Wednesday, January 18th, 2006

Gesamtkunstwerk.gif

I don’t care much for opera. And I don’t know much about Richard Wagner, either. But I do know that back in 1849, Wagner was thinking a lot about opera and about art, and how to convey the human experience.

The Ancient Greeks got it all right with tragedy, he thought. A thousand years ago, all the art forms were fused together. Now, we’ve screwed it all up, and music, art, and theater are separated from each other! But Opera…Opera has the potential to fuse them all back together again…

So Dick started scribbling in his notebook, and came up with the essay, “The Art-work of the Future.” In it, he came up with a word, and the word was “gesamtkunstwerk.” (Like most German language, it sounds to me like a sneeze.) The word means something like “Total Artwork” or, “a synthesis of the arts.” Wagner was certain that the future of the arts was the integration of all forms, into something like a Mega-Opera.

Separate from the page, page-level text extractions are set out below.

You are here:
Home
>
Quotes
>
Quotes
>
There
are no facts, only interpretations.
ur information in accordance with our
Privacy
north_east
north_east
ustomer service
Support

Some people think that what Wagner was on to is what we now call multimedia. It’s safe to say that the dude was a little ahead of his time.

Matthew Barney might’ve gotten along with Wagner. I saw his CREMASTER CYCLE exhibit at the Guggenheim museum back when I was a sophomore in college. What Barney had done was make up a bunch of worlds out of sketches and sculpture and film. Some people called it a “gesamtkunstwerk.”

I like Barney because I think the greatest thing that an artist can do is create his own world: a place or geography that resembles the interior of his imagination, and all you have to do is drop in through one of his books or films or photos to get to it.

Yesterday I bought a DVD burner. Today I made a DVD of some home movies I’ve shot over the past couple years. With a DVD, and also with the internet, it’s so easy to fuse all kinds of art: film, literature, comics, music. I thought that maybe my goal shouldn’t be to put out a book at all, where I could only put words or a few drawings, but to put out a DVD or a website. Then you could drop in and see everything.